Eckpunkte einer typischen Private-Debt-Finanzierung

Status Quo

Durch die Kapazitätserweiterungen hat die Firmengruppe ihren konsolidierten Jahresumsatz seit Closing der Finanzierung um 17 Prozent steigern können. Durch Fokussierung auf höhermargige Produkte und Effizienz in der Produktion, inklusive Werkschließung, gelang es trotz 15-20 Prozent höherer Rohstoffpreise, das EBITDA um 40 Prozent zu erhöhen und den Net Leverage des „Ringfenced” Konzerns sukzessive zu reduzieren.

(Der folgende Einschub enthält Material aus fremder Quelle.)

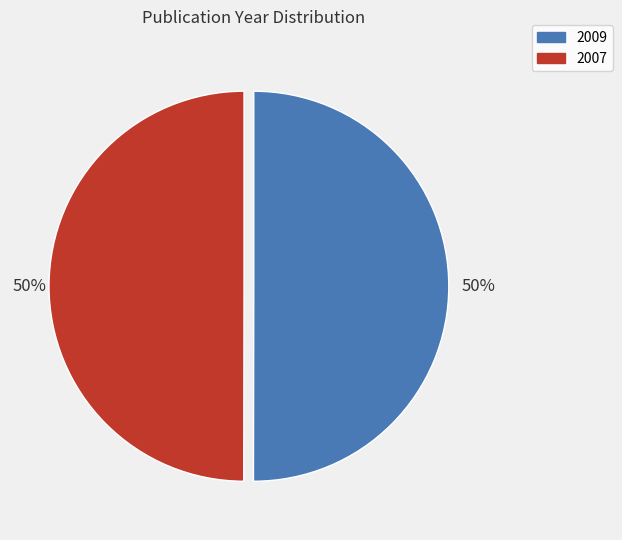

Approximately how many times larger is the value at 2009 compared to 2007?

1.0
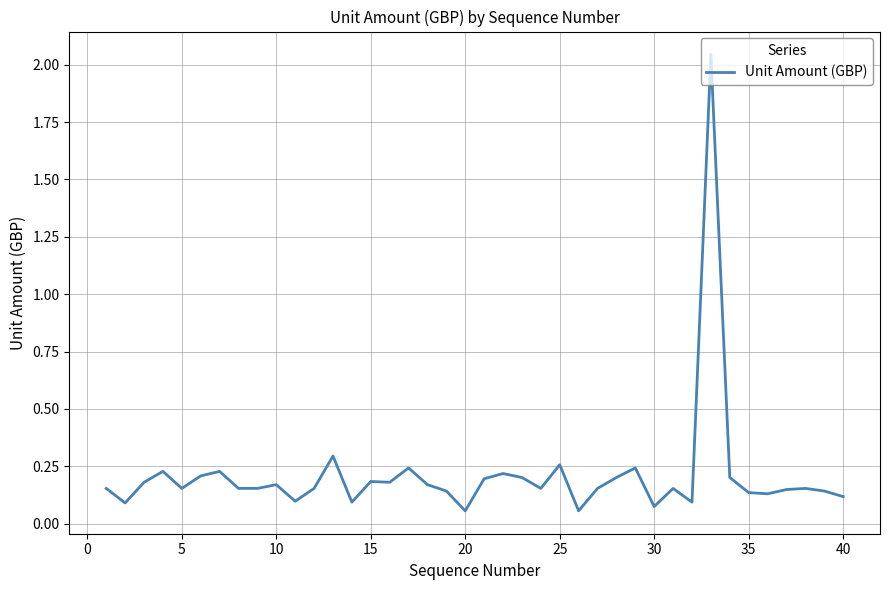

Reading left to right, transcribe all the data shown in this chart.

0.2	0.1	0.2	0.2	0.2	0.2	0.2	0.2	0.2	0.2	0.1	0.2	0.3	0.1	0.2	0.2	0.2	0.2	0.1	0.1	0.2	0.2	0.2	0.2	0.3	0.1	0.2	0.2	0.2	0.1	0.2	0.1	2.0	0.2	0.1	0.1	0.1	0.2	0.1	0.1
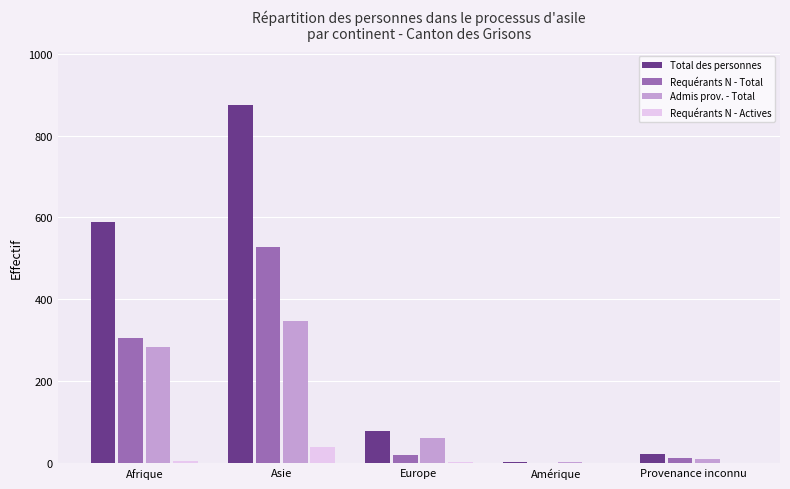

Where is Admis prov. - Total nearest to the value 174?

Afrique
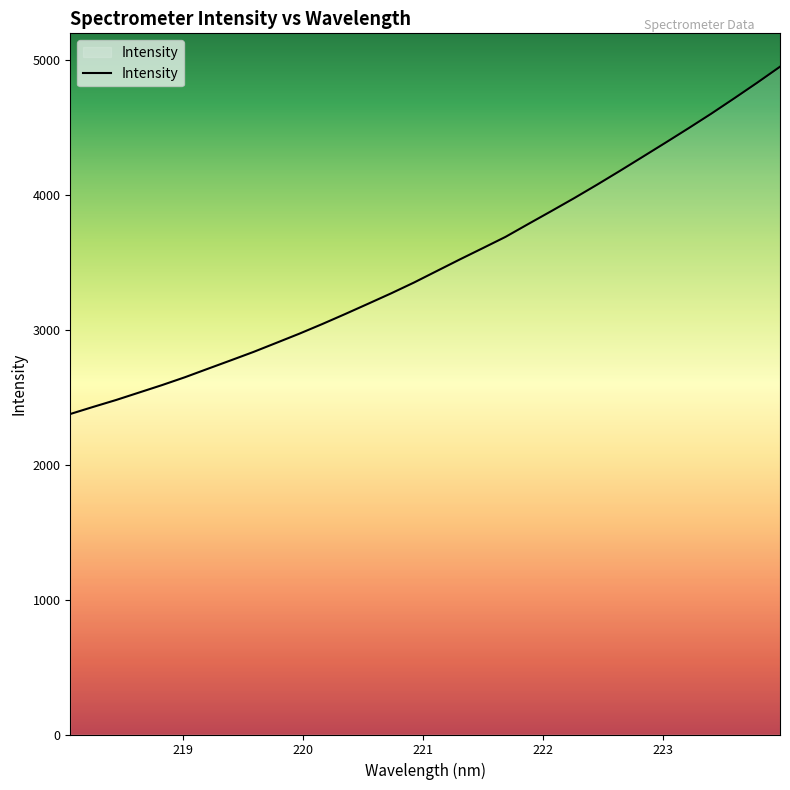

What is the greatest value displayed?

4949.0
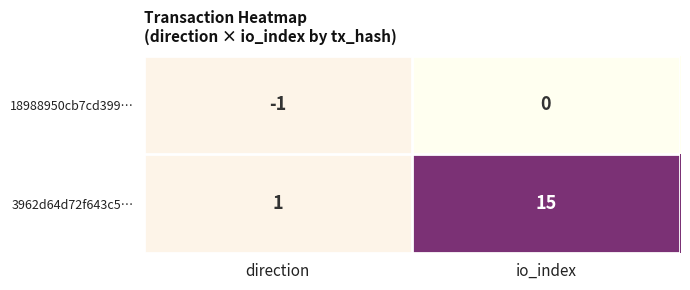

What value does the 3962d64d72f643c5… series have at io_index, to the nearest 5?

15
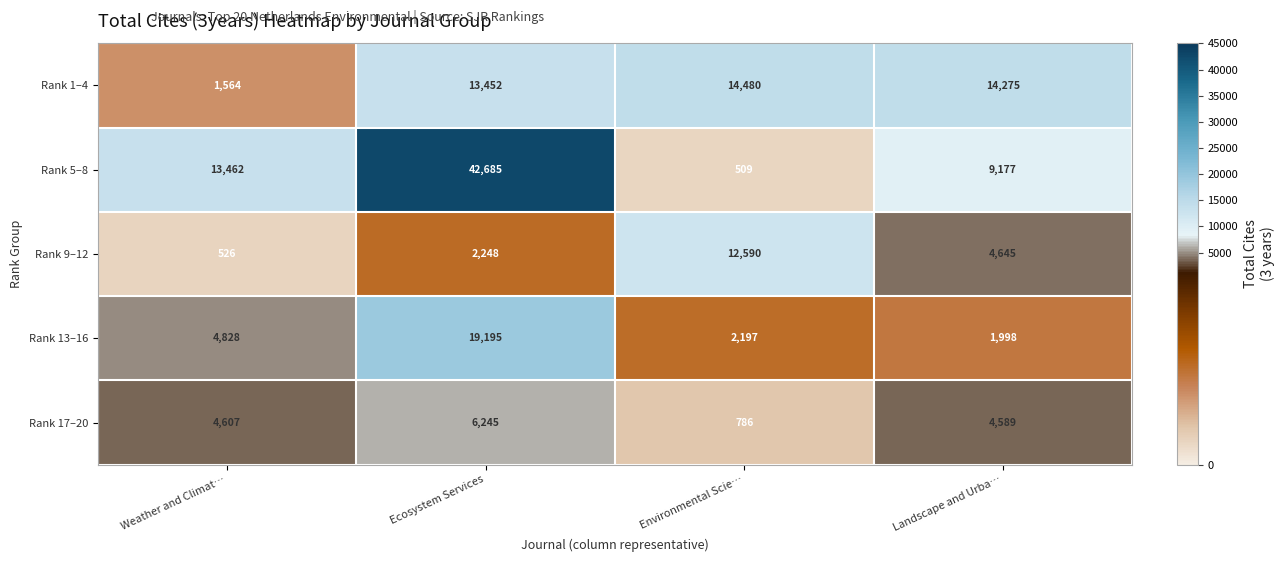

What is the sum of the Rank 9–12 values at Ecosystem Services and Landscape and Urba…?

6893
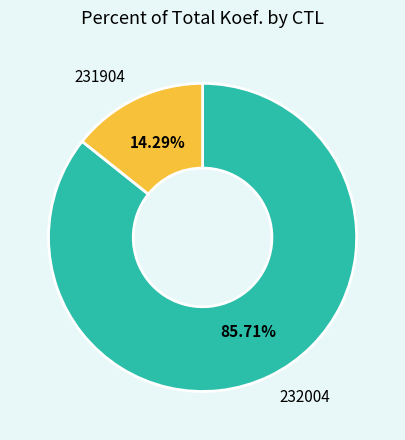

Is there a majority slice in this chart?

Yes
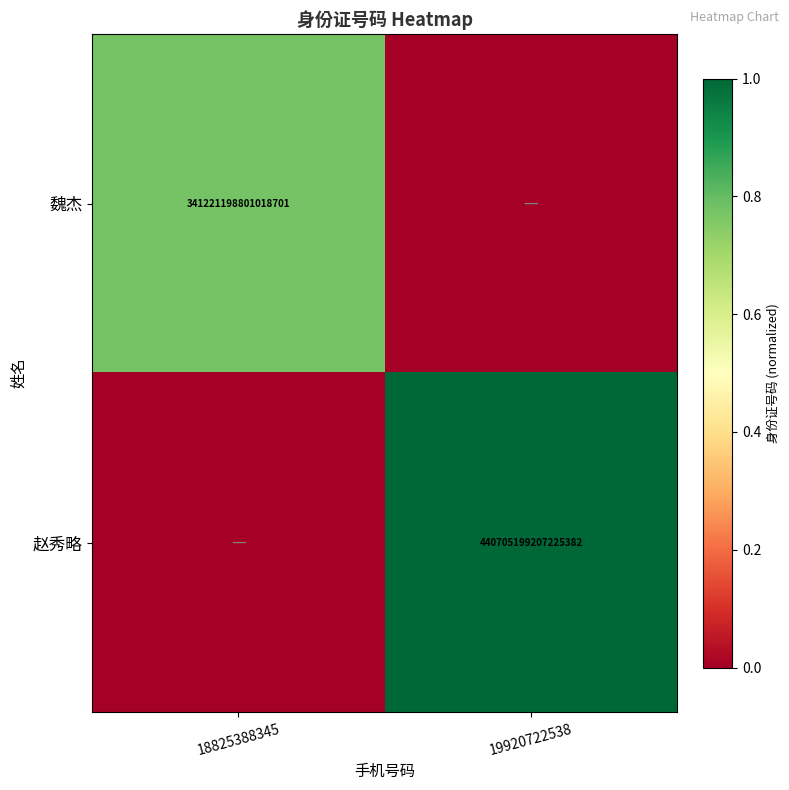

The 魏杰 series shows 341221198801018688 at 18825388345. True or false?

True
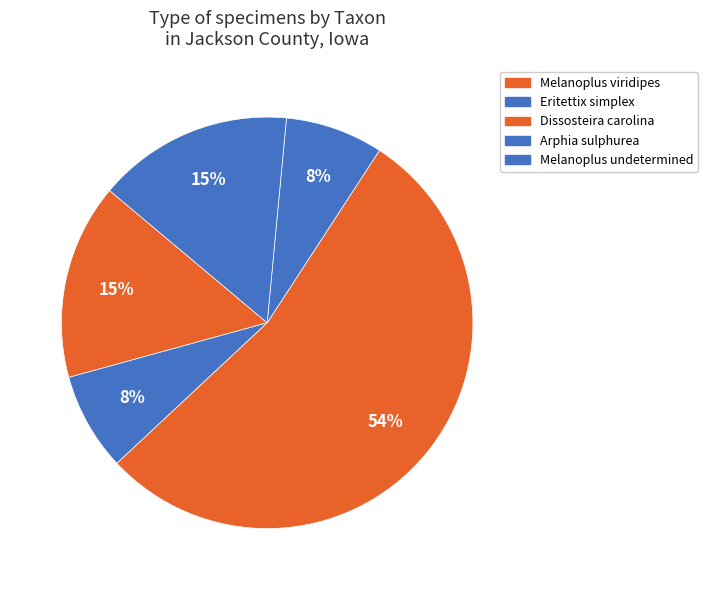

Count the number of slices in the pie.

5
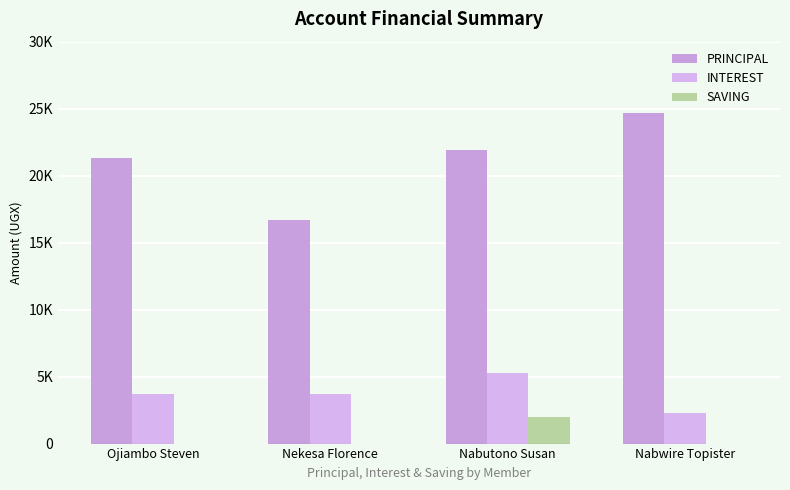

Reading left to right, transcribe all the data shown in this chart.

PRINCIPAL: 21300	16700	21900	24700
INTEREST: 3700	3700	5300	2300
SAVING: 0	0	2000	0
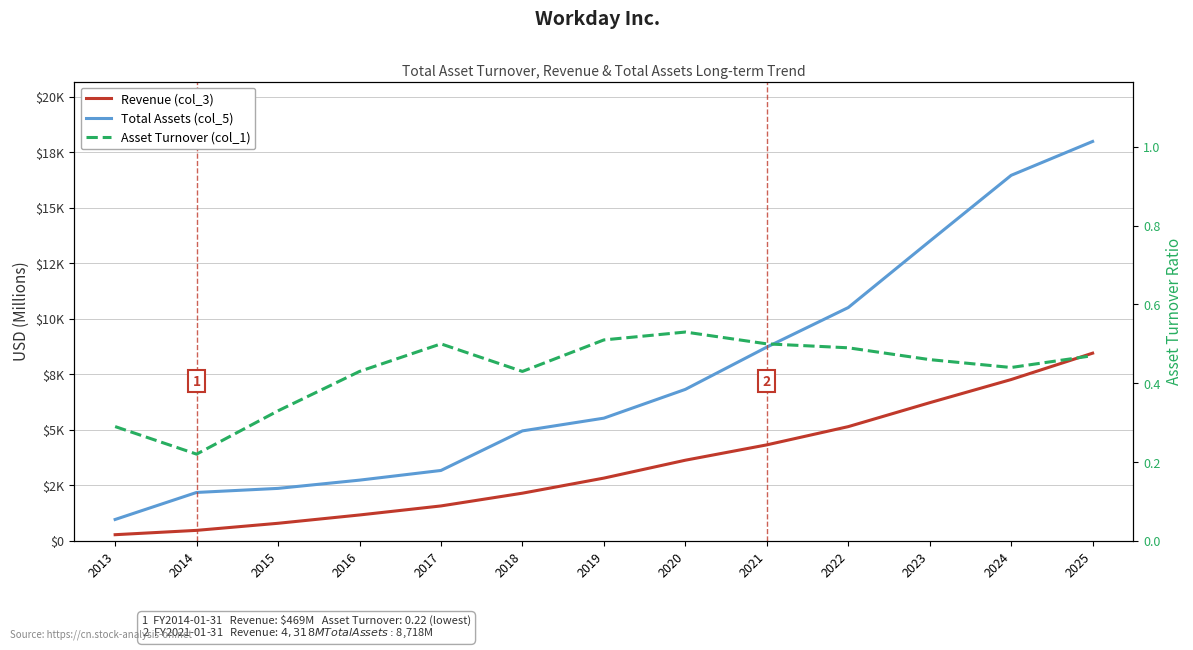

True or false: Total Assets (col_5) and Revenue (col_3) intersect in this chart.

False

Die Darlehen werden in der zweiten Jahreshälfte 2019 endfällig, und die Gruppe bereitet aktuell die Refinanzierung der Darlehen vor. Wir gehen derzeit davon aus, dass dabei die Finanzierungskosten deutlich gesenkt werden können.

Schlussfolgerungen

In Situationen, in denen nicht ausschließlich die Minimierung der Finanzierungskosten im Fokus steht, und die (einige) der nachstehenden Merkmale aufweisen, können flexible Finanzierungslösungen durch Kreditfonds eine echte Alternative zur klassischen Bankfinanzierung für mittelständisch geprägte Unternehmen sein.

  • Hohe Komplexität und/oder hoher Zeitdruck
  • Keine auditierten historischen Jahresabschlüsse
  • Zeitweise negativer freier Cashflow
  • Operative Restrukturierung und/oder schwierige Historie
  • Eigentümergesellschaft und/oder wesentliche Assets außerhalb der Euro-Zone
  • Akquisition von Assets aus der Insolvenz
  • Teilausschüttung an die Gesellschafter
  • Hohe Flexibilitätsanforderungen an die Finanzierung (Buy-and Build, Portfoliorestrukturierung, etc.)